→ **Listed entries**:
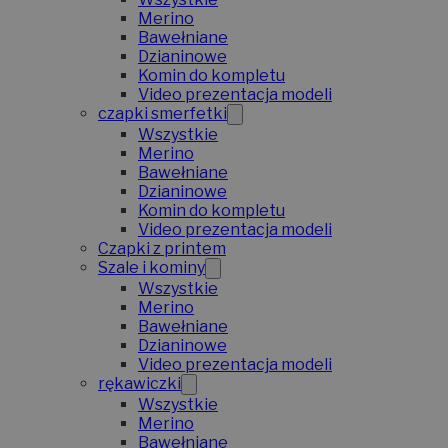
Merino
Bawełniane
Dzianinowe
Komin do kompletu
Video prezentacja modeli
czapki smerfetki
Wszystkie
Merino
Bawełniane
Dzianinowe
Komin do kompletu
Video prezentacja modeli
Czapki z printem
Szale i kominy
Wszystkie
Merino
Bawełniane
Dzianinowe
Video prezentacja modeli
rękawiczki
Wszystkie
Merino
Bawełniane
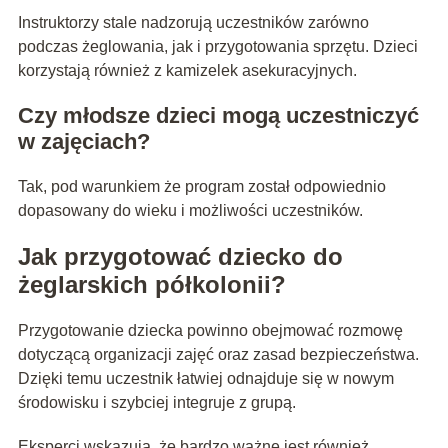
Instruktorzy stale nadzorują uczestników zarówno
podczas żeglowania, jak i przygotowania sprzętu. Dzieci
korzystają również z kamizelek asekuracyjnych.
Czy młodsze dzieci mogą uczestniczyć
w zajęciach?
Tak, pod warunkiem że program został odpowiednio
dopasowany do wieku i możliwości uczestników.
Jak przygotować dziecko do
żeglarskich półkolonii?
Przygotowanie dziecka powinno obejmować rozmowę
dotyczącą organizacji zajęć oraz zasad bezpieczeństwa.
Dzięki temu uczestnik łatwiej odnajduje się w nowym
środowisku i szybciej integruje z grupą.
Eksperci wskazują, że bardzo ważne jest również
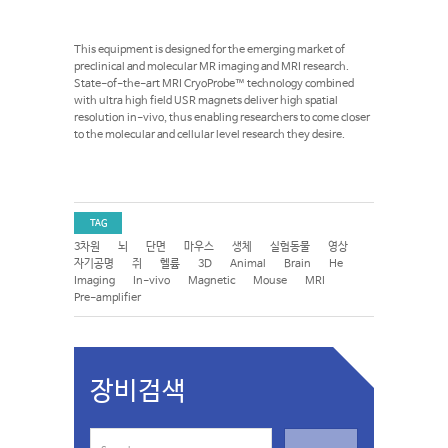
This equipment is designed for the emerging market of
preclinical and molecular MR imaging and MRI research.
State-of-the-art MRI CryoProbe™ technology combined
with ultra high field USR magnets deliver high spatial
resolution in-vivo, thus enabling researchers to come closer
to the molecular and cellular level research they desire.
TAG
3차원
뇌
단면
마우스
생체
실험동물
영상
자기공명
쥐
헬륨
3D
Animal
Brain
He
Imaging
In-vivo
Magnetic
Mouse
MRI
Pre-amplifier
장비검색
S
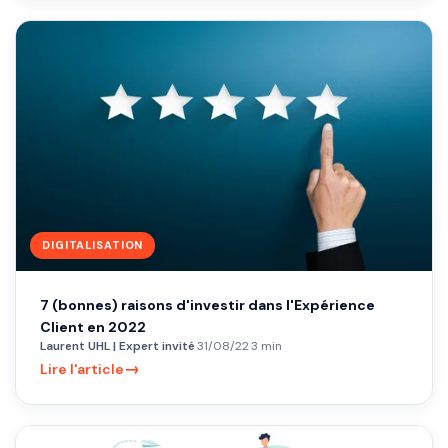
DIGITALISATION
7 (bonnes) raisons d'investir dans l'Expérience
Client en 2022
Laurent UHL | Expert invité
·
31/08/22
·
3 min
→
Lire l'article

→ **Task goal**: Restate word for word the lines of the data above that begin at the line with "w zajęciach?" and end at the line with "DIGITALISATION", keeping both ends and dropping every picture.

→ **Exercise response**:
w zajęciach?
Tak, pod warunkiem że program został odpowiednio
dopasowany do wieku i możliwości uczestników.
Jak przygotować dziecko do
żeglarskich półkolonii?
Przygotowanie dziecka powinno obejmować rozmowę
dotyczącą organizacji zajęć oraz zasad bezpieczeństwa.
Dzięki temu uczestnik łatwiej odnajduje się w nowym
środowisku i szybciej integruje z grupą.
Eksperci wskazują, że bardzo ważne jest również
This equipment is designed for the emerging market of
preclinical and molecular MR imaging and MRI research.
State-of-the-art MRI CryoProbe™ technology combined
with ultra high field USR magnets deliver high spatial
resolution in-vivo, thus enabling researchers to come closer
to the molecular and cellular level research they desire.
TAG
3차원
뇌
단면
마우스
생체
실험동물
영상
자기공명
쥐
헬륨
3D
Animal
Brain
He
Imaging
In-vivo
Magnetic
Mouse
MRI
Pre-amplifier
장비검색
S
DIGITALISATION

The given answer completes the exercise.